闪电代写 -代写CS作业_CS代写_Finance代写_Economic代写_Statistics代写_代码代做_IT代写_加急帮助

FIT5196-S1-2021

Assessment 3

This is an individual assessment and worth 30% of your total mark for FIT5196.

Due date: Please check, Assessment 3: Data Integration and Reshaping

In this assessment, you must write Python code to integrate several datasets into one single schema and find and fix possible problems in the data. The input and output of this assessment are shown below:

Table 1. The input and output of the task Inputs Output

Inputs	Outputs	Jupyter-Notebook & pdf
<Student_ID>.zip, Vic_suburb_boundary.zip, gtfs.zip	<Student_ID>_A3_solution. csv	<Student_ID>_ass3.ipynb, <Student_ID>_ass3.pdf

Note: A single zip file with CSV and IPYNB and PDF file is to be submitted.

The pdf file should be generated from your jupyter notebook file (after clearing all the cells output), and it will be used for plagiarism checks via Turnitin.

Each of you is given seven (7) datasets in various formats, and the data is about housing information in Victoria, Australia. You can find your dataset here. In this assignment, you need to perform the following tasks.

Task 1: Data Integration (60%)

In this task, you must integrate the input datasets (i.e., seven datasets including hospitals, school, Recreational activity areas, real estate files (one XML and one CSV), Vic_suburb_boundary, and gtfs) into one dataset with the following schema.

Table 2. Description of the final schema

Column	Description
Property_id	A unique id for the property
lat	The property latitude
lng	The property longitude
addr_street	The property address
suburb (21%)	The property suburb.
price	The property price
property_type	The type of the property
year	Year of sold
bedrooms	Number of bedrooms
bathrooms	Number of bathrooms
parking_space	The number of parking space on the property
School_id (5%)	The closest school to the property.
Distance_to_school (1%)	The distance from the closest school to the property.
Train_station_id (10%)	The closest train station to the property.
Distance_to_train_station (1%)	The distance from the closest train station to the property.
travel_min_to_CBD (25%)	The average travel time (minutes) from the closest train station to the “Southern Cross Station” station on weekdays (i.e., Monday-Friday) departing between 7 to 9 am.
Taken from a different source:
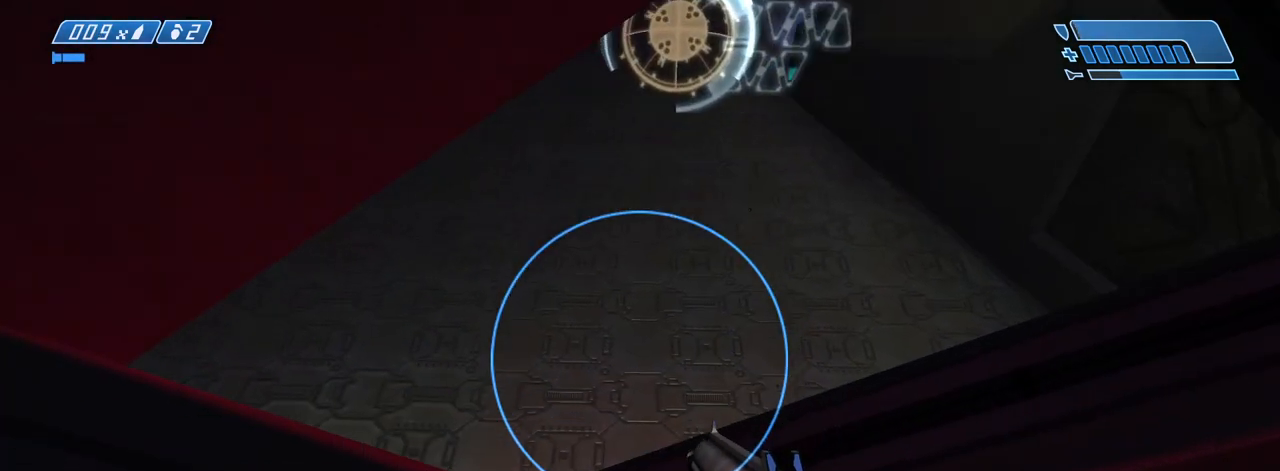
{"keys": ["ctrl_l", "w"], "mouse": [], "events": [[183, "ctrl_l", "down"]]}
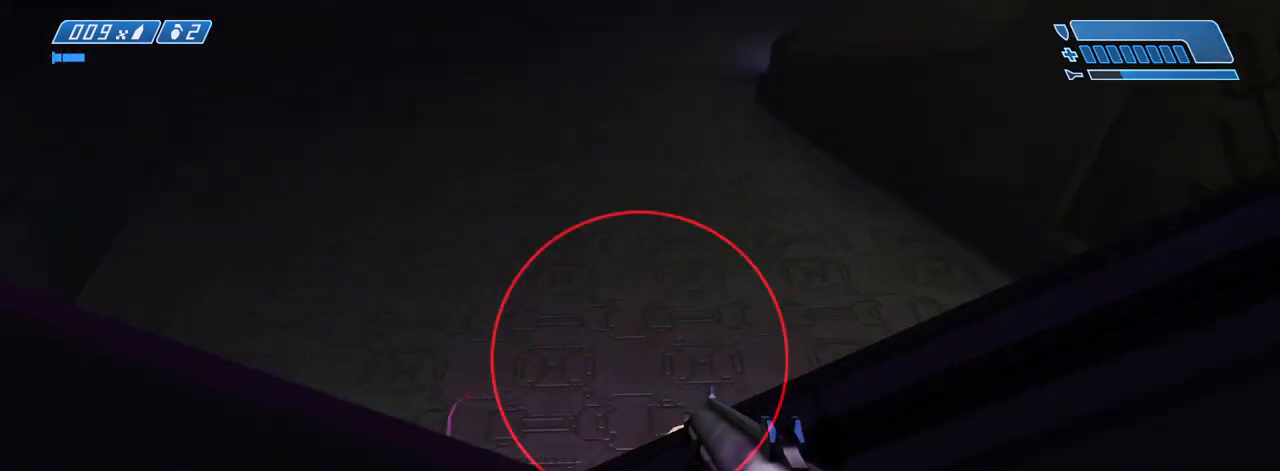
{"keys": ["w"], "mouse": [], "events": [[50, "ctrl_l", "up"]]}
For example, if three (3) trips are departing from the closest train station to the Southern Cross station on weekdays between 7-9 am, and each takes 6, 7, and 8 minutes respectively, then the value of this column for the property should be (6+7+8)/3.
Transfer_flag (25%)	A Boolean attribute indicates a direct trip to the Southern Cross station from the closest station between 7-9 am on the weekdays. This flag is 0 if there is a direct trip (i.e., no transfer between trains is required to get from the closest train station to the Southern Cross station) and one (1) otherwise.
Hospital_id (5%)	The closest hospital to the property.
Distance_to_hospital (1%)	The distance from the closest hospital to the property.
Recreation_centre_id (5%)	The closest recreation activity centre to the property.
Distance_to_Recreation_centre (1%)	The distance from the closest recreation activity centre to the property.

Task 2: data reshaping (20%)

In this task, you need to study the effect of different normalization/transformation methods (i.e., standardization, min-max normalization, log, power, box-cox transformation) on the “price”, “Distance_to_school”, “travel_min_to_CBD”, and “Distance_to_Recreation_centre” attributes.
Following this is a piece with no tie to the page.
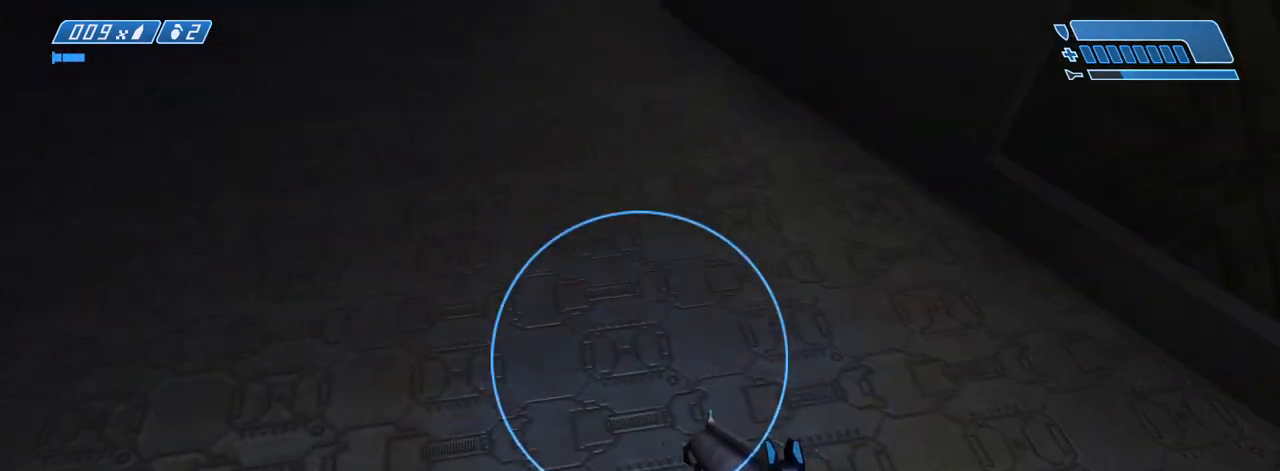
{"keys": ["w"], "mouse": [], "events": []}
Further, observe and explain their effect, assuming we want to develop a linear model to predict the “price” using “Distance_to_school”, “travel_min_to_CBD”, and “Distance_to_Recreation_centre” attributes. The linear regression assumptions that you need to study in this task are Normality and Linearity.

Task 3: Documentation (20%)

The main focus of the documentation would be on the quality of your explanation on task 2 but similar to the previous assignments. Your notebook file should be in a proper format with appropriate sections and subsections.

Notes:

1. The output CSV file must have the same columns as specified on the schema. Please note that the output files which are not in the correct format, as defined in the integrated schema, won’t be marked.
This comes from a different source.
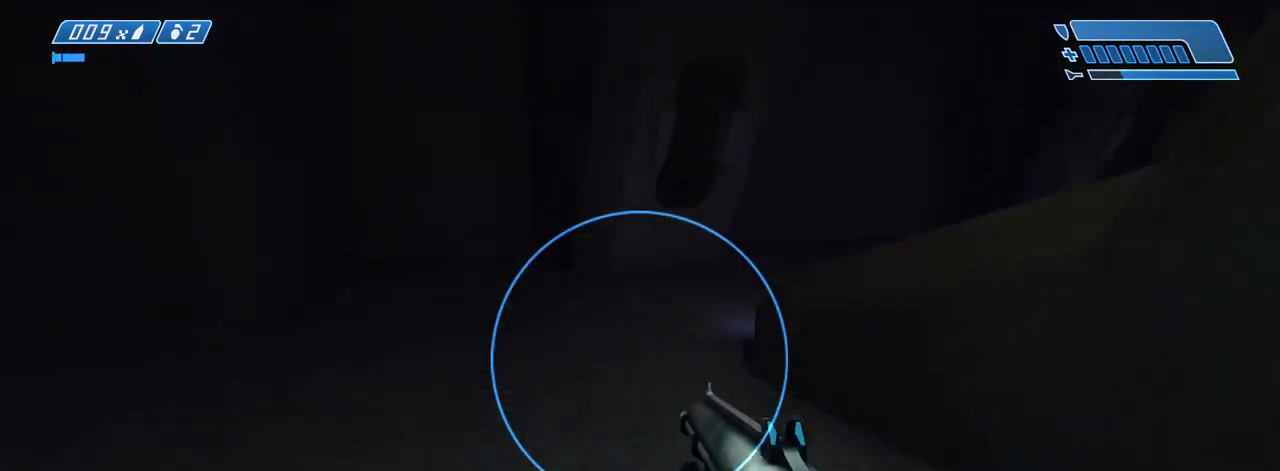
{"keys": ["w"], "mouse": [], "events": []}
2. If you decide not to calculate any of the required columns, you must have that column in your final data frame with the ‘Null’ as the value of all the rows. Please note that the output files which are not in the correct format, as specified in the integrated schema, won’t be marked.

3. No external data is allowed to calculate the values of the integrated schema. For example, to calculate the suburb, you can only use the provided shapefiles.

4. The radius of the earth is still 6371 km!

5. In table 2, numbers in front of some of the columns in the format of (a%) are the allocated mark associated with that column. For example, column “suburb” carries 21% of the total output mark of task 1.

6. For transfer_flag column, if your answer is incorrect, negative mark will be awarded. For e.g., if a you got 50% of transfer_flag correct and the other 50% are incorrect, then scores is zero (0).